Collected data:
--- START ---
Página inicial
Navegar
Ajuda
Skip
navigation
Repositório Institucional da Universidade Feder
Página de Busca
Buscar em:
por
--- END ---
--- START ---
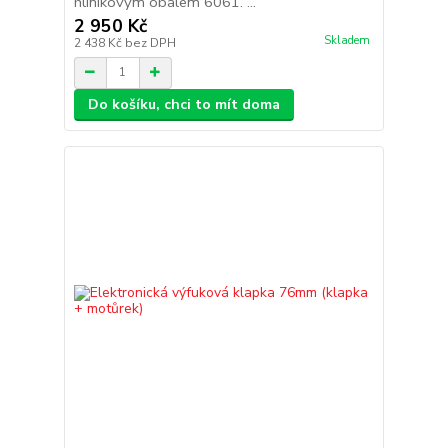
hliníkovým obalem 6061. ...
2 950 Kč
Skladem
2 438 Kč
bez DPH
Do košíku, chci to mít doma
--- END ---
--- START ---
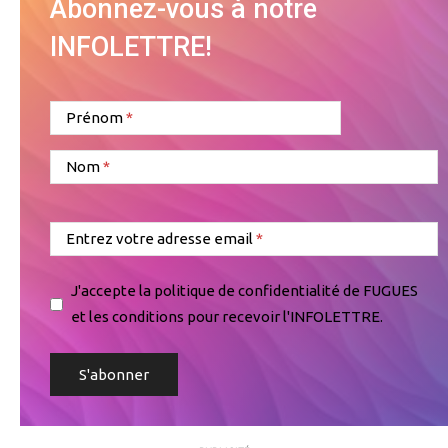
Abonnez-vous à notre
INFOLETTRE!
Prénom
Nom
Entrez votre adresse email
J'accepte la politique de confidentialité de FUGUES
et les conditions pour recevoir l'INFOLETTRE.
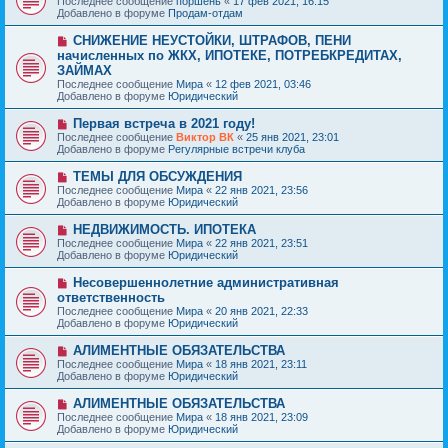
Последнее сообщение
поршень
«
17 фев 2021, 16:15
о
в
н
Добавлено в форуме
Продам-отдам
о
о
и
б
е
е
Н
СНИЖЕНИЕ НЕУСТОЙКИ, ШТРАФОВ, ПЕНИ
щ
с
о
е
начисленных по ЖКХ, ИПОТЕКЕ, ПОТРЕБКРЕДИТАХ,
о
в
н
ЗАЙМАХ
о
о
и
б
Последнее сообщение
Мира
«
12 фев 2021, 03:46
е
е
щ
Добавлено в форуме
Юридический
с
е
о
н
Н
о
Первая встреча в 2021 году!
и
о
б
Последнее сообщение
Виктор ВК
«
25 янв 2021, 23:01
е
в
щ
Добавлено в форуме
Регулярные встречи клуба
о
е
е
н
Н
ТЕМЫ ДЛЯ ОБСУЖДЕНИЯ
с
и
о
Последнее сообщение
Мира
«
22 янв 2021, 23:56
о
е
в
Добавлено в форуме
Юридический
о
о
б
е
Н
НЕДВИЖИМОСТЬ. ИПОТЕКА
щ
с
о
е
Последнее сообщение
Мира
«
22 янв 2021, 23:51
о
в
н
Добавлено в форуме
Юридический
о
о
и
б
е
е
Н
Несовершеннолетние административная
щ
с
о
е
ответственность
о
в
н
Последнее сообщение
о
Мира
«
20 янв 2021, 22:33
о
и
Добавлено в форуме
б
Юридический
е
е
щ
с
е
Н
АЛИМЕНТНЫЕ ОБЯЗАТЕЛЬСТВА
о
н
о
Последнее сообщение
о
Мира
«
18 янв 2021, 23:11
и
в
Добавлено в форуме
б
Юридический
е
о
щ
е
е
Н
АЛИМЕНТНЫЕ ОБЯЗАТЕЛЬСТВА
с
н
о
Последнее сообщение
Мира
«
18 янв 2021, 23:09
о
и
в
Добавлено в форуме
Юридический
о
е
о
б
--- END ---
▶ WHAT THIS TASK INVOLVES
Look through the entries above and list every line containing "INFOLETTRE".

▶ ANSWER TO THIS EXERCISE
INFOLETTRE!
et les conditions pour recevoir l'INFOLETTRE.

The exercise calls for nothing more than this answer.